Apesar da recomendação da OMS de interromper a vacinação, o número de casos no mundo foi surpreendentemente baixo em 2020, tendo caído para 89 mil. Há algumas explicações possíveis para isso, citadas pela revista Nature. Uma delas é que a vigilância prejudicada pode ter levado a subnotificações. Outra pode ser consequência do que ocorreu em 2019. Com tantas crianças contaminadas naquele ano, os níveis de imunidade natural estão altos.

Mas o maior fator, segundo a Nature, é que, de acordo com os cientistas que estudam sarampo, os confinamentos, as restrições de viagens e o distanciamento físico reduziram o contato populacional que impulsiona a propagação do vírus do sarampo. Eles temem, no entanto, que seja uma calmaria antes da tempestade. As campanhas atrasadas deixaram um grupo enorme e crescente de crianças suscetível. Quando o vírus encontrá-las, à medida que as restrições da COVID-19 permitirem, ele ressurgirá com força entre a população desprotegida.

 

Legado

Embora a COVID-19 tenha causado um grande número de mortes e danos enormes, seu enfrentamento pode deixar um legado positivo, com lições e ensinamentos, principalmente em nível mundial. “No Brasil, talvez seja mais limitado, no entanto”, lamenta Werneck. “Nosso enfrentamento foi muito precário, em decorrência fundamentalmente de uma inação deliberada do governo federal. Mas em vários outros países, houve uma estruturação de programas de vigilância epidemiológica para o enfrentamento de síndromes respiratórias, que servirão de base para a luta contra futuras epidemias ou pandemias dessas doenças.”

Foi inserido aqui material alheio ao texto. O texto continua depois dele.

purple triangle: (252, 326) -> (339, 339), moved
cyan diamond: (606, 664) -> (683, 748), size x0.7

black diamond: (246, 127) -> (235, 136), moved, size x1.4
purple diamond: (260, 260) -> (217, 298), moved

Nesse caso, ele destaca as inovações nas ações de monitoramento de contatos, como a ideia de rastreamento retroativo, implementado no Japão, e o reconhecimento da necessidade de ampliação da estrutura de sequenciamento de DNA, visando à vigilância genômica. Também há, de acordo com Werneck, experiências muito importantes de incorporação de ações na atenção primária em saúde de ferramentas de telessaúde, que podem e devem ser maximizadas, mesmo fora da epidemia.

No campo da pesquisa científica, ele diz que houve um grande avanço e muitas conquistas, com o aumento da colaboração internacional e “um rápido desenvolvimento de técnicas, produtos e processos que poderão também contribuir para o desenvolvimento de vacinas, medicamentos e testes diagnósticos inovadores para outras doenças”.

Para Petry, o grande ensinamento “desta terrível pandemia é o quanto negligenciamos nosso SUS e como deixamos de investir em ciência e tecnologia”.

“Embora de forma trágica, o novo coronavírus foi competente em escancarar algumas situações, dentre as quais, duas se destacam”, diz. “A primeira lição é o reconhecimento do valor do SUS, que alicerçado nos princípios de universalidade, integralidade e equidade, evidencia a questão da saúde como um direito de cidadania. Infelizmente, estamos pagando com vidas a imprevidência do descaso a um dos sistemas de atenção à saúde mais bem arquitetados do mundo”.

A segunda lição, acrescenta ele, é “o verdadeiro crime representado pela falta de investimento em pesquisas, ciência, tecnologia e inovação, que têm seu futuro ameaçado no Brasil, além das repetidas tentativas de sucateamento das universidades públicas, que respondem por mais de 90% da produção científica do país. Por fim, o vírus descortinou também a leviandade da alocação de recursos para construção de estádios em cidades que hoje choram milhares de mortes por falta leitos, insumos hospitalares e profissionais bem equipados”, diz.

Mas dada disso muda a face da tragédia. “Entre tantos possíveis legados positivos, é preciso também salientar o legado ‘negativo’, decorrente do enfraquecimento das instituições multilaterais, disputas geopolíticas, aumento da xenofobia e populismo e o advento, com maior força, do papel das redes de desinformação e o descrédito de vacinas e do próprio conhecimento científico”, diz Petry. “Infelizmente, o Brasil é exemplo mundial de como não se deve enfrentar uma pandemia, mesmo tendo todas as condições estruturais, técnicas e científicas para adequadamente fazer isso”.